Sadly, we see a similar thing happening today. Politicians aren't interested in solving people's problems (which are often best solved by the government not trying to solve them!).  Rather, they want festering issues and festering unrest so they can get elected.  So long as abortion is legal in at least one State, the GOP has a platform that will get votes from the very people they are screwing economically.  Overturning Roe v. Wade would be a disaster for them.

But what about the people involved?  Aren't they victims?  Well, yes and no.  As my friend's husband illustrated, he wanted to do crack, and made a conscious choice to do so.  Even after he lost his house, his wife, and his career, he kept doing drugs and moved onto methamphetamine because he enjoyed it. I said it before and I'll say it again, these drug-addled homeless are having a ball of a time, even if you and I see only privation and poverty.   Being high all the time is actually fun, which is why people do drugs.

Most people see though this, though.  Getting high is fun - but there is always a downside to anything that is simple as that.  You get drunk, you end up puking - or hung over.  You smoke pot, you may lose your ambition. You do harder drugs, well, you can lose it all - and this isn't some State secret, but something published in the papers every day.  If you choose to ignore this, is it my fault?

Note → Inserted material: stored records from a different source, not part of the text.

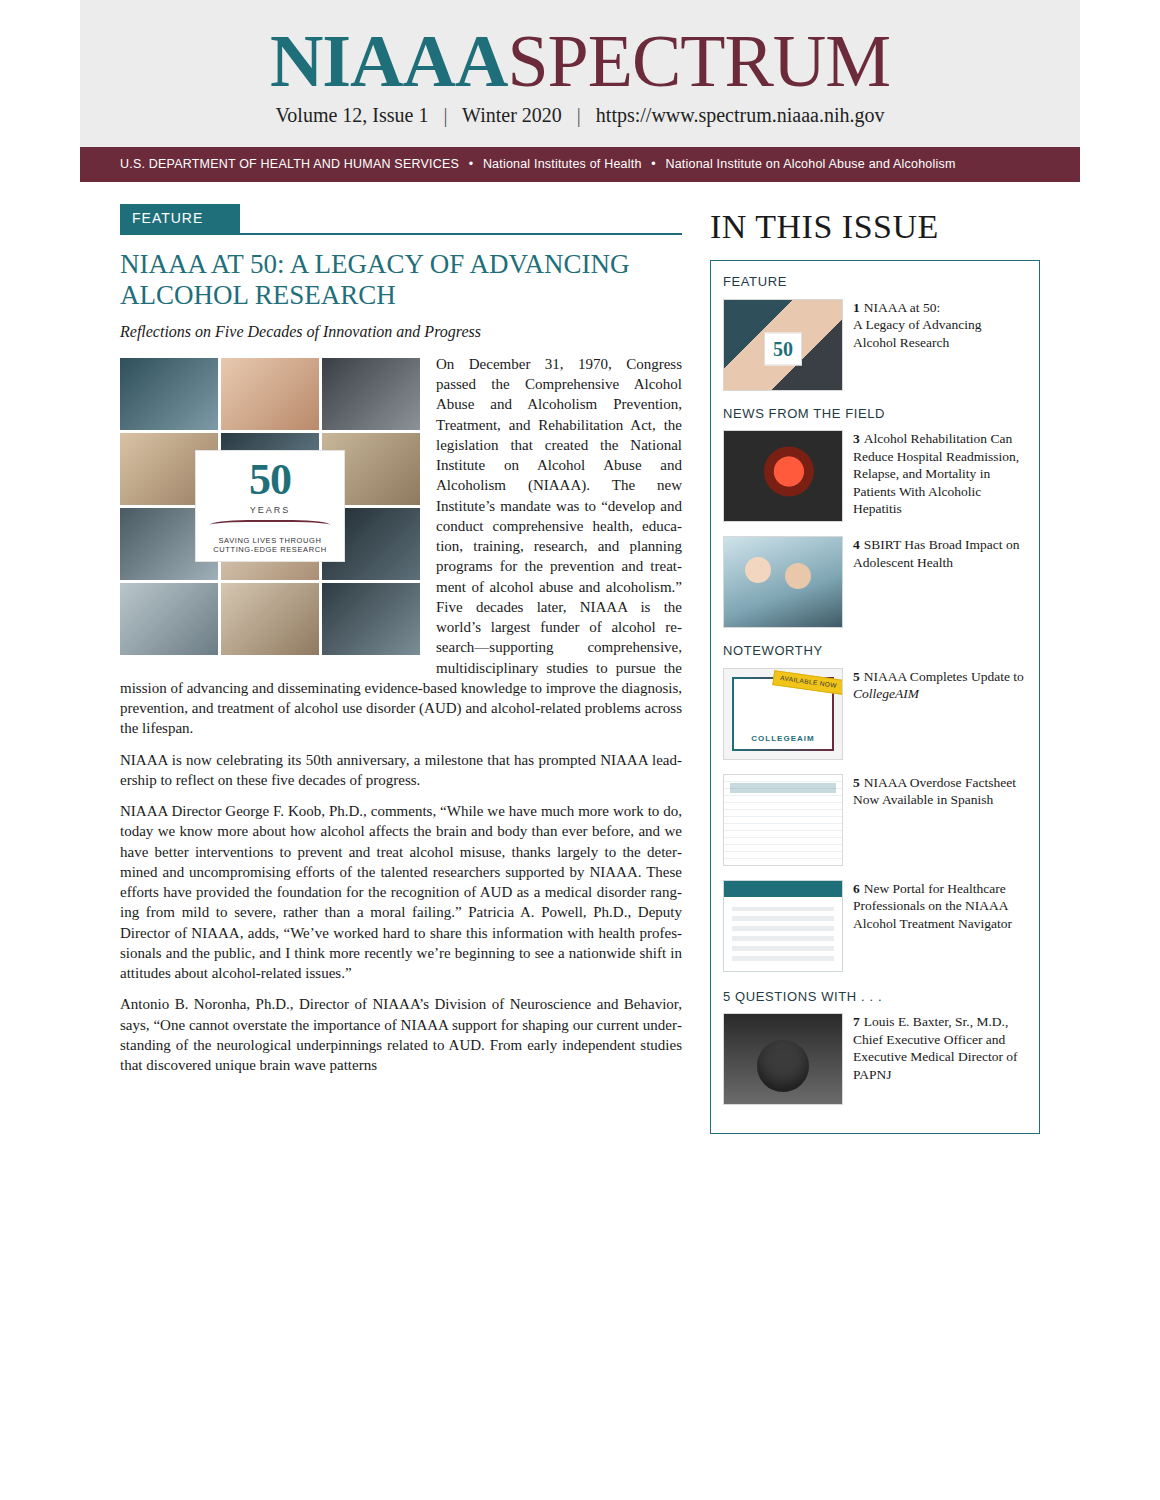NIAAA SPECTRUM
Volume 12, Issue 1 | Winter 2020 | https://www.spectrum.niaaa.nih.gov
U.S. DEPARTMENT OF HEALTH AND HUMAN SERVICES • National Institutes of Health • National Institute on Alcohol Abuse and Alcoholism
FEATURE
NIAAA AT 50: A LEGACY OF ADVANCING ALCOHOL RESEARCH
Reflections on Five Decades of Innovation and Progress
50
YEARS
SAVING LIVES THROUGH
CUTTING-EDGE RESEARCH
On December 31, 1970, Congress passed the Comprehensive Alcohol Abuse and Alcoholism Prevention, Treatment, and Rehabilitation Act, the legislation that created the National Institute on Alcohol Abuse and Alcoholism (NIAAA). The new Institute’s mandate was to “develop and conduct comprehensive health, education, training, research, and planning programs for the prevention and treatment of alcohol abuse and alcoholism.” Five decades later, NIAAA is the world’s largest funder of alcohol research—supporting comprehensive, multidisciplinary studies to pursue the mission of advancing and disseminating evidence-based knowledge to improve the diagnosis, prevention, and treatment of alcohol use disorder (AUD) and alcohol-related problems across the lifespan.
NIAAA is now celebrating its 50th anniversary, a milestone that has prompted NIAAA leadership to reflect on these five decades of progress.
NIAAA Director George F. Koob, Ph.D., comments, “While we have much more work to do, today we know more about how alcohol affects the brain and body than ever before, and we have better interventions to prevent and treat alcohol misuse, thanks largely to the determined and uncompromising efforts of the talented researchers supported by NIAAA. These efforts have provided the foundation for the recognition of AUD as a medical disorder ranging from mild to severe, rather than a moral failing.” Patricia A. Powell, Ph.D., Deputy Director of NIAAA, adds, “We’ve worked hard to share this information with health professionals and the public, and I think more recently we’re beginning to see a nationwide shift in attitudes about alcohol-related issues.”
Antonio B. Noronha, Ph.D., Director of NIAAA’s Division of Neuroscience and Behavior, says, “One cannot overstate the importance of NIAAA support for shaping our current understanding of the neurological underpinnings related to AUD. From early independent studies that discovered unique brain wave patterns
IN THIS ISSUE
FEATURE
1 NIAAA at 50:
A Legacy of Advancing
Alcohol Research
NEWS FROM THE FIELD
3 Alcohol Rehabilitation Can Reduce Hospital Readmission, Relapse, and Mortality in Patients With Alcoholic Hepatitis
4 SBIRT Has Broad Impact on Adolescent Health
NOTEWORTHY
AVAILABLE NOW
5 NIAAA Completes Update to CollegeAIM
5 NIAAA Overdose Factsheet Now Available in Spanish
6 New Portal for Healthcare Professionals on the NIAAA Alcohol Treatment Navigator
5 QUESTIONS WITH . . .
7 Louis E. Baxter, Sr., M.D., Chief Executive Officer and Executive Medical Director of PAPNJ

It is like the student loan thing.  Maybe you could believe that some student from a decade ago had "no idea" that borrowing $50,000 to get a degree in anthropology was a bad idea.  But today?  Every paper and every media outlet publishes articles about what a raw deal college is and what a perpetual nightmare student loans are. Yet, right at this very moment, there is some 18-year-old, standing in line at the bursar's office, waiting to sign some documents and get that sweet student loan check to use for "housing" expenses.  I know this, because I was once that young man.   But I paid it all back, of course.

And I know other young people today who made different choices - going to a State school, working jobs in the summer to support themselves, borrowing as little as possible.  They don't write articles about them.

Just as the media doesn't write articles about the 99.83% of the population who doesn't smoke crack and end up living in a tent.

We need to put this stuff in perspective, and realize when we are being baited.